The fast-paced nature of today’s economy also demands that franchisors continue to improve and develop their systems over time, and is particularly important to franchisees who are investing in theirfranchised business for the term of a franchise agreement. At the same time, changes to a franchise system may have financial implications on franchisees, since they are often expected to implement new business methods at their own cost. It is important to ascertain how a franchisor balances the dual nature of maintaining currency while being sensitive to system changes and improvements.
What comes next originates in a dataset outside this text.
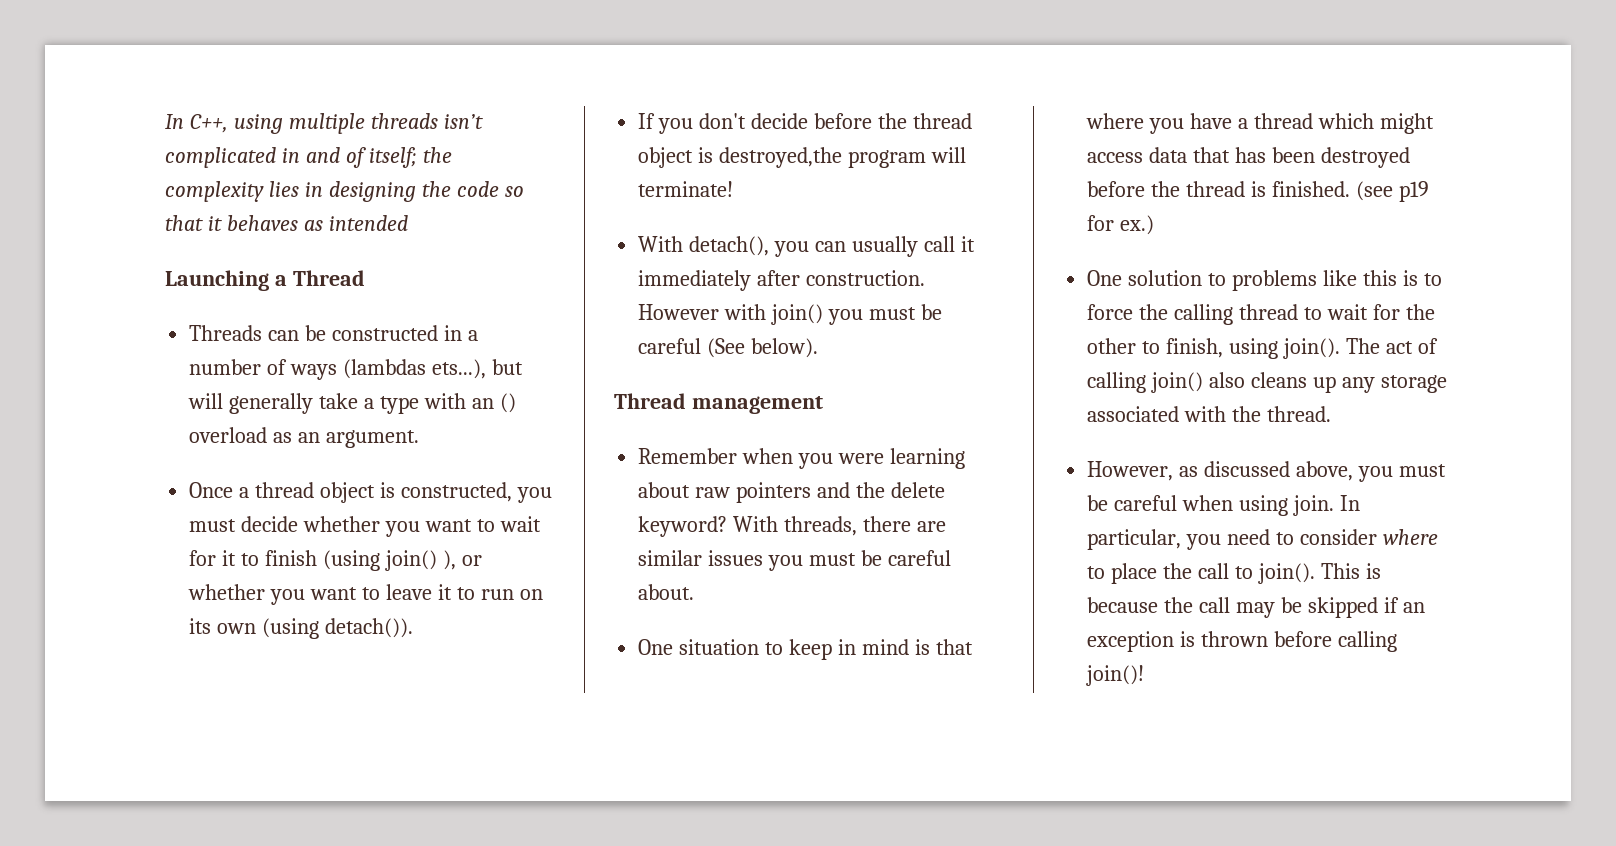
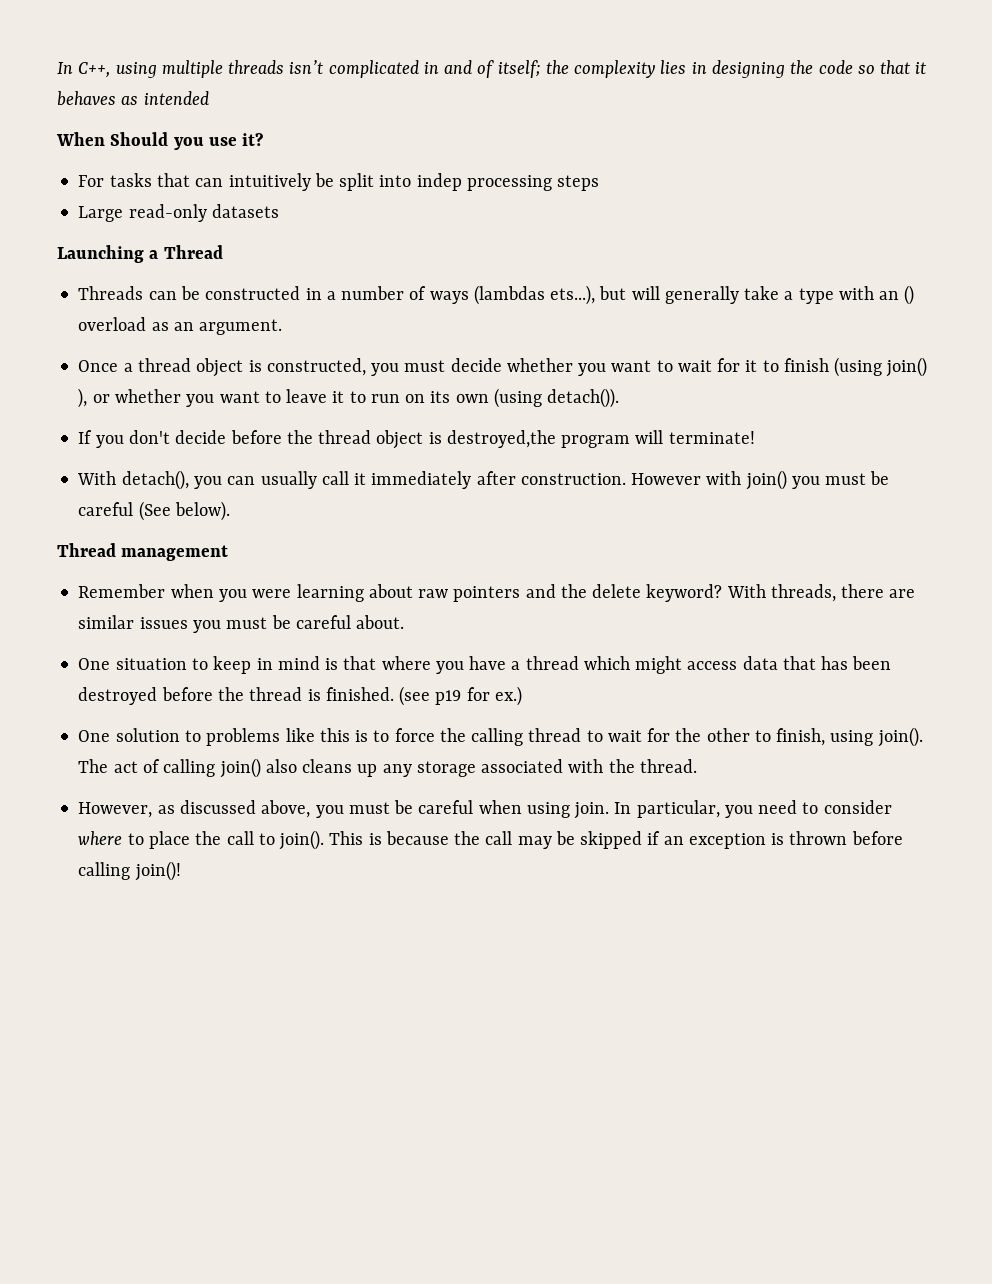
(408, 223) none -> [56,132,264,150] [78,173,600,191] [78,204,279,222] // When Should you use it? // For tasks that can intuitively be split into indep processing steps // Large read-only datasets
5. Supply chain and other business relationships
The designation by a franchisor of the exclusive use of certain suppliers ensures consistency across the system, and can also benefit franchisees in other ways. Certain franchises provide access to a unique and proprietary product, such as a secret recipe for a restaurant, or an exclusive teaching method for a tutoring business. Other franchises harness the power of numbers of its franchisees to negotiate rebates or lower prices with suppliers. Note that it is not uncommon for these types of volume rebates or discounts are not always passed on to the franchisee. If the franchisor does not pass on these savings, franchisees should ensure that supplies are being sold to them at competitive market rates. For example, a franchisee that is required to use the franchisor, or a contractor designated by the franchisor, as its general contractor to build out a franchise location should carefully review the competitiveness of the constructions costs, including who is responsible for overruns. Franchisees may also benefit from relationships that a franchisor establishes with banks to obtain or to fast-track the approval of financing. Finally, large retail property centres often deal primarily or exclusively with franchisors, making it difficult for entrepreneurs to otherwise secure locations at these sites.